PT: The first half focuses on the applications of data science for the climate, atmosphere, and oceans. Yet we have observed that applied mathematical methods are more widespread among the atmosphere and climate community. I think oceanographers have things to learn from what is being done elsewhere. That is also why the event is being held in Brest, one of the major European oceanographic centers.
The other sessions are devoted to mathematical methodologies, and are aimed at presenting how high dimensional problems—with a large volume of information—can be processed, and how to extract relevant information. Data assimilation is also addressed. This looks at the question of how physical forecast models can be mixed with satellite data. The last focus is on analog methods, which involve using learning techniques based on historical observations and trying to project them on current or future data.
What are the anticipated outcomes of these sessions?

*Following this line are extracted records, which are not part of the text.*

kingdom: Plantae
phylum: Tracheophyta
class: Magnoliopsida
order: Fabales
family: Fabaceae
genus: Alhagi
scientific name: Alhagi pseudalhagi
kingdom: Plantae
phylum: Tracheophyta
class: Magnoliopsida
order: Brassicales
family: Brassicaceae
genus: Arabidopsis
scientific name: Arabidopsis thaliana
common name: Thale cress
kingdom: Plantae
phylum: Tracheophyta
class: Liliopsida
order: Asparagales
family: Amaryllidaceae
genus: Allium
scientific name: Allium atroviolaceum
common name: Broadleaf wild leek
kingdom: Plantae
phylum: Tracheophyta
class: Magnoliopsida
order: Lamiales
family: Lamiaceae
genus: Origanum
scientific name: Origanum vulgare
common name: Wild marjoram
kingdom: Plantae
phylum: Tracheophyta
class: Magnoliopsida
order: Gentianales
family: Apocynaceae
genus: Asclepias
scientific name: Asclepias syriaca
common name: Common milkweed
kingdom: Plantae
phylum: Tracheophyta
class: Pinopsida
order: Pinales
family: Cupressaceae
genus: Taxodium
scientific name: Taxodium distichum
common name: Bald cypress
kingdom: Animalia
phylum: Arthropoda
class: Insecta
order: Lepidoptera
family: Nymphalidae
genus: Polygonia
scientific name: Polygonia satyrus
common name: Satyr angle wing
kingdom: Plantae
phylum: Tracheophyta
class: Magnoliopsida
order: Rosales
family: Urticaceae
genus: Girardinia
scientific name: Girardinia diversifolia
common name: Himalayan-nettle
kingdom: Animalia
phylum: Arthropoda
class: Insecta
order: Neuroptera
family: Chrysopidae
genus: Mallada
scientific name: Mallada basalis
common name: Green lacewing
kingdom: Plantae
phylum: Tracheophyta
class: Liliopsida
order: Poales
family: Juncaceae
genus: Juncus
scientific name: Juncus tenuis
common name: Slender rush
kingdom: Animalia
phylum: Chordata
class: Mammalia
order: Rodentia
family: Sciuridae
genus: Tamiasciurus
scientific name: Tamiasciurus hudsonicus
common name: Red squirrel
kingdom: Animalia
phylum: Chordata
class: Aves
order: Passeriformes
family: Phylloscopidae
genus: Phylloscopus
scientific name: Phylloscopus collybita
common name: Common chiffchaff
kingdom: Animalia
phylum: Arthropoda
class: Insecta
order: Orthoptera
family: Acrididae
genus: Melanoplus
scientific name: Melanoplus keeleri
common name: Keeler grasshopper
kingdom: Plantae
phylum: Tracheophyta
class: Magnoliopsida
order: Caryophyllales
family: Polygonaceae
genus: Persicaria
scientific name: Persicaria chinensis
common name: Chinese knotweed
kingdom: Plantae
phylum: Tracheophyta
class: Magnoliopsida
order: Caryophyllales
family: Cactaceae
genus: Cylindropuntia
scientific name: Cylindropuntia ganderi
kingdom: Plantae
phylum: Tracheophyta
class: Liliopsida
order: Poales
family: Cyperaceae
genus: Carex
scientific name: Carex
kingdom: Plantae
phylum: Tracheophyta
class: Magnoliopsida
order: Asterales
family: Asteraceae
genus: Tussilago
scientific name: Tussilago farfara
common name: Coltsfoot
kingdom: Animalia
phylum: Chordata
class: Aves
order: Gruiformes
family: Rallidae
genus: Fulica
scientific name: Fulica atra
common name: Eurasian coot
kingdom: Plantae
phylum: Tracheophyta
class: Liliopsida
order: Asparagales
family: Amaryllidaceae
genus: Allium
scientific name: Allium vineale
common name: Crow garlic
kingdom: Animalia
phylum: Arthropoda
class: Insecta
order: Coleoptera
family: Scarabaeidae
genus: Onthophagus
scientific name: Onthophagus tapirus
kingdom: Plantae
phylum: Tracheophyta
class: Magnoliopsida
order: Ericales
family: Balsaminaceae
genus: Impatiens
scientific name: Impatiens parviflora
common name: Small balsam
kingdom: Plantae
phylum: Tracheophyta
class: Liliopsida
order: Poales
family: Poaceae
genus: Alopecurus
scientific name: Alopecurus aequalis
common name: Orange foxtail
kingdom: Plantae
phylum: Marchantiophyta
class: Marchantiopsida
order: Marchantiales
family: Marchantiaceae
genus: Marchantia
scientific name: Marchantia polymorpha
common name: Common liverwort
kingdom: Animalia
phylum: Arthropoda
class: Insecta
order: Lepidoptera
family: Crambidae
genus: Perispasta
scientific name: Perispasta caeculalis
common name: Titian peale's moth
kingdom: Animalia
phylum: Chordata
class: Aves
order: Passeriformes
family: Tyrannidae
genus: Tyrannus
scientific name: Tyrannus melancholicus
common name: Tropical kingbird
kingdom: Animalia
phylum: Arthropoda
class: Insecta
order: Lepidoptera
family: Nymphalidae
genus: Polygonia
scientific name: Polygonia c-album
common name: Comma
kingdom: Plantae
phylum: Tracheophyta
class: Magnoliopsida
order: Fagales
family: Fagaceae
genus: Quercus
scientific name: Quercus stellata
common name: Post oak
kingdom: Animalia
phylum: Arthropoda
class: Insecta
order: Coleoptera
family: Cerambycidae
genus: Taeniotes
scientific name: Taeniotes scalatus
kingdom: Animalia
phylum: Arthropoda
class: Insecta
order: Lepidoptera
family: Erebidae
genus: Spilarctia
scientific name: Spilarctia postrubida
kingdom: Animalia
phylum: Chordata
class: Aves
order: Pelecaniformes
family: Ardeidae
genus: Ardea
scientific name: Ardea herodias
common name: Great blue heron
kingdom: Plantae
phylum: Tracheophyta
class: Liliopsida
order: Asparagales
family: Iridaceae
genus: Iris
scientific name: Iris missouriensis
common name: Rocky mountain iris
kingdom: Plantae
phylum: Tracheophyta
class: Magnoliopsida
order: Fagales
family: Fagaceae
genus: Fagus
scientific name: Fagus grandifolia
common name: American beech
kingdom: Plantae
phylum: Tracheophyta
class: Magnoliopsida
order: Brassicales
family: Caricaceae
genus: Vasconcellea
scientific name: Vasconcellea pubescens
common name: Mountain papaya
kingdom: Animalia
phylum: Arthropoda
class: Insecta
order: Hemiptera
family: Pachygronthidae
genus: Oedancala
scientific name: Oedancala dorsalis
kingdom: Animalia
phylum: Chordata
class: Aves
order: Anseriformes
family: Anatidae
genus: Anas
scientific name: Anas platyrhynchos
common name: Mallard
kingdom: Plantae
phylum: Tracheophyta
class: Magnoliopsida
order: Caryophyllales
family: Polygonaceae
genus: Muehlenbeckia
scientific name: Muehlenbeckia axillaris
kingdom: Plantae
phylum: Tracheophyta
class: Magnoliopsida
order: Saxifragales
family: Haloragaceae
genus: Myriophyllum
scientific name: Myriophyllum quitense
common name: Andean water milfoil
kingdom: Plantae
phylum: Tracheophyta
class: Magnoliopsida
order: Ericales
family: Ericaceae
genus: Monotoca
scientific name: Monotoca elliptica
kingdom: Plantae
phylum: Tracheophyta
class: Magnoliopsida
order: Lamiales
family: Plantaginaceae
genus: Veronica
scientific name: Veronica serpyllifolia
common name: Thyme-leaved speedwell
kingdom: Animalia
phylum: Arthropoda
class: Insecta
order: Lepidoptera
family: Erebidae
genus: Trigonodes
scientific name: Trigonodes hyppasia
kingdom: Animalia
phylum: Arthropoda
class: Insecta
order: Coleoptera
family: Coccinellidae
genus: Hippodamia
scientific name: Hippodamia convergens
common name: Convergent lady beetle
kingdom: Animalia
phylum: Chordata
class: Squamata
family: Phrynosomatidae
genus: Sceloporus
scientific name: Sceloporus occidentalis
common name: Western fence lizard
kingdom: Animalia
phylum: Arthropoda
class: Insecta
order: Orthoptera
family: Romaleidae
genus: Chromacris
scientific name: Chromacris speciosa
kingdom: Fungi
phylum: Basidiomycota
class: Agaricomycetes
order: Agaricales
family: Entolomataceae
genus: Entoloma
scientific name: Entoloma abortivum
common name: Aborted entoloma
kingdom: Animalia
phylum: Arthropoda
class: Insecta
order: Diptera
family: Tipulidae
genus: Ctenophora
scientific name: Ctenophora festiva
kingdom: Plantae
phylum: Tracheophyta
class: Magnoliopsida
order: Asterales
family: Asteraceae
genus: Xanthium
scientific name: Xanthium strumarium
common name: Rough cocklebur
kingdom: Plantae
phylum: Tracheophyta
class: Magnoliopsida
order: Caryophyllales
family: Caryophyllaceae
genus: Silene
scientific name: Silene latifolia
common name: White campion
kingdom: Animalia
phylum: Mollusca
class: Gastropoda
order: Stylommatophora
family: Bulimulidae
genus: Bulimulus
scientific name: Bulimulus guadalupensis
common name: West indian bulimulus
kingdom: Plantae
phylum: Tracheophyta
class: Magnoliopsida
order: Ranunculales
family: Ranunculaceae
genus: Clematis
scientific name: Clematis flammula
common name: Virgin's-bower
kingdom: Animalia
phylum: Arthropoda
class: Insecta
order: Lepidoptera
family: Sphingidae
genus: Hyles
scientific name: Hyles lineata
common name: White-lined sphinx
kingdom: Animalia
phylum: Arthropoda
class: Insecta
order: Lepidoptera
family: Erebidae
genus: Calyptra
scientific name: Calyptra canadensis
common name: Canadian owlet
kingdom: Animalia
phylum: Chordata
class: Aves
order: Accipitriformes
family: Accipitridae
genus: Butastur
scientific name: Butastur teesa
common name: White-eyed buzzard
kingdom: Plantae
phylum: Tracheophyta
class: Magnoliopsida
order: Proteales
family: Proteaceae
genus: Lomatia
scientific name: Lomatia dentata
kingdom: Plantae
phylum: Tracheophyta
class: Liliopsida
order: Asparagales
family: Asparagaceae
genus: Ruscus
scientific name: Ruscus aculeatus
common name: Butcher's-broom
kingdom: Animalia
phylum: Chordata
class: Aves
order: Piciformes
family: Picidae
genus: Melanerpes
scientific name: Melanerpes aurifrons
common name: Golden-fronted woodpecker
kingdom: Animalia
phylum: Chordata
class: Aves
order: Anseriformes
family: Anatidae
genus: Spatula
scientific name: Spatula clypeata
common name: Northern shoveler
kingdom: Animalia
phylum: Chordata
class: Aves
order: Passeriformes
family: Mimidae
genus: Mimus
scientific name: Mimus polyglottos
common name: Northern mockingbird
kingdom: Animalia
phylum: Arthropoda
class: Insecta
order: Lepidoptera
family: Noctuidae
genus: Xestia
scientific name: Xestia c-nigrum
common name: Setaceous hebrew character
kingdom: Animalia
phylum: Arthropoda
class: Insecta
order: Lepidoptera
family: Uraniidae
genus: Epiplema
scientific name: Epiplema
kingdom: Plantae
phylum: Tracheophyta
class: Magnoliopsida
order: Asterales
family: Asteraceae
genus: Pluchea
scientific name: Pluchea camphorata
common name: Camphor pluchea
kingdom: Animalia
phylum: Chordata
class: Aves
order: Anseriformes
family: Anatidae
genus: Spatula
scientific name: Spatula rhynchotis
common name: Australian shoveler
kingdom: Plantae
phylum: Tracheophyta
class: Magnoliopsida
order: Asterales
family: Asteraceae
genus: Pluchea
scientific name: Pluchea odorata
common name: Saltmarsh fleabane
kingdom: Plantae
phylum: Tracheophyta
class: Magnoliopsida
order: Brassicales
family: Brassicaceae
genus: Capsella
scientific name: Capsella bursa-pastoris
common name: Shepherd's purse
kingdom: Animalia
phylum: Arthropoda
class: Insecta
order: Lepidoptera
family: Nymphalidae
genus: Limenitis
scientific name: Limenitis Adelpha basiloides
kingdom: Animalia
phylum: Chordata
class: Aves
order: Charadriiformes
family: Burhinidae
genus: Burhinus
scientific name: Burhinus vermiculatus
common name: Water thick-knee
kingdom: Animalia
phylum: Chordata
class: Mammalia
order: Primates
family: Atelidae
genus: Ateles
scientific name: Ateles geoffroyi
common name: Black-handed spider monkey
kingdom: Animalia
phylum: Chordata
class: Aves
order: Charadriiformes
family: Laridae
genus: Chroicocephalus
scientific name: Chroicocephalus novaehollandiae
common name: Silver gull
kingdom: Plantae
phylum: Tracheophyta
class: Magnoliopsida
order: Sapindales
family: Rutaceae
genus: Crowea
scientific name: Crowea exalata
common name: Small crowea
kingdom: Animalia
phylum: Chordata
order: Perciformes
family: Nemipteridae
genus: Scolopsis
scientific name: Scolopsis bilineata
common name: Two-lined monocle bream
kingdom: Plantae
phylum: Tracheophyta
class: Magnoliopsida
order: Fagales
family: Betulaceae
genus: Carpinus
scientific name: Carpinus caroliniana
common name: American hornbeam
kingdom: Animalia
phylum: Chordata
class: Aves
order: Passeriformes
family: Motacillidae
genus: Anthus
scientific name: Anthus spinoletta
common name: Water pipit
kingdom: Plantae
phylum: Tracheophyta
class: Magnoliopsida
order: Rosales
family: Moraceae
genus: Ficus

PT: In the short term, the goal is to start conversations. I would like to see two researchers from both communities finding common ground, because they both have something to gain. In the medium term, the goal is to make this an ongoing event. Ideally, we would like to repeat the event in other locations in France, or in Europe, and open it up to other types of environmental data over the next two years. Finally, the long-term goal would be to initiate projects involving international collaboration. Along with several colleagues, we are currently working to establish a French-American project on the applications of applied mathematics for climate. The creation of international mixed research units in these areas would mark a true culmination.